Nous nous dirigeons ensuite vers le Thailand-Burma Railway Centre (150 bahts chacun), un musée dédié à la création de la ligne de chemin de fer. Il a été entièrement financé par un Australien expert dans l’histoire de la ligne. La visite est très instructive et nous apprenons beaucoup de choses sur la genèse de la ligne, sa construction, les conditions de vie… Nous sommes sortis de là bouleversés mais vraiment contents de l’avoir visité !

Thailand – Burma Railway Centre

Nous terminons la journée par le pont de la rivière Kwai. Il ne s’agit pas du pont que l’on voit dans le film du même titre mais un pont en métal et en béton, partiellement reconstruit en 1945 après qu’il ait été bombardé par les Américains. L’endroit est rempli de vendeurs de souvenirs et de touristes faisant selfie sur selfie devant le pont. L’histoire du pont n’a pas l’air d’intéresser beaucoup de monde. En tout cas il n’y a plus du tout le côté solennel du musée et du cimetière. Nous sommes bien dans un endroit très touristique…
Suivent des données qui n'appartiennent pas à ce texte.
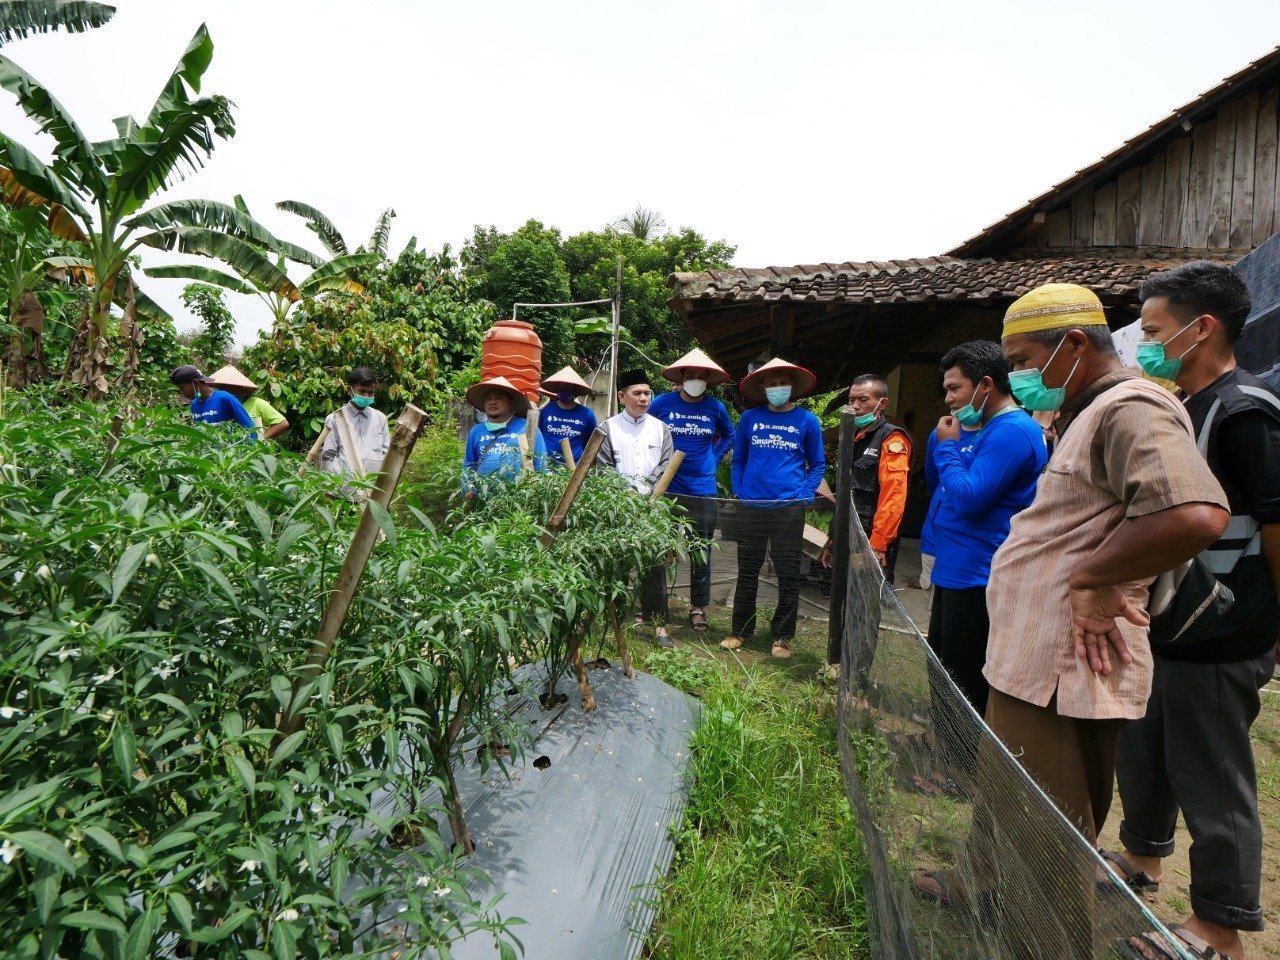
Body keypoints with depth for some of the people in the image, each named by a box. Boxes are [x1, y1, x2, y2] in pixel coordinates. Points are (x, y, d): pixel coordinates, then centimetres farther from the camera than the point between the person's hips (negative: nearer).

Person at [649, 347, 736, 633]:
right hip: (665, 487, -1)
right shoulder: (662, 402, -3)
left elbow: (729, 436, 19)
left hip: (702, 489, 1)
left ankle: (698, 607, 21)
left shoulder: (715, 407, 2)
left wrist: (713, 459, 7)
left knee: (701, 551, 7)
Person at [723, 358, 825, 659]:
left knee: (788, 575, 5)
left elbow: (817, 464, 11)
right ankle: (741, 630, 23)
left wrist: (805, 494, -2)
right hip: (751, 506, 1)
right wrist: (739, 491, 4)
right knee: (747, 572, 10)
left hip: (789, 507, -1)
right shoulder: (749, 418, 5)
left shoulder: (807, 421, 3)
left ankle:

Le pont de la rivière Kwai
On peut traverser le pont, sur les rails, mais à ses risques et périls

Pour traverser le pont deux solutions : à pied ou en train (en payant un prix exorbitant pour la distance). Nous avons de la chance, un train arrive justement. Nous en profitons pour le regarder traverser (très) lentement. Une fois le train passé le foule devient plus éparse et il est plus agréable d’observer et de traverser le pont. Au delà de son aspect historique, il n’a rien d’exceptionnel même si parcourir les voies du train passant sur le pont est plutôt atypique 😊.

Notre adresse

  • The balcony : un restaurant tenu par un Anglais et sa femme Thai qui propose d’excellents plats occidentaux. Je me suis régalé comme jamais avec le burger (on aurait pu faire le même à la maison) et Hélène aussi avec son wrap au poulet et pesto. Les frites de patate douce sont un délice.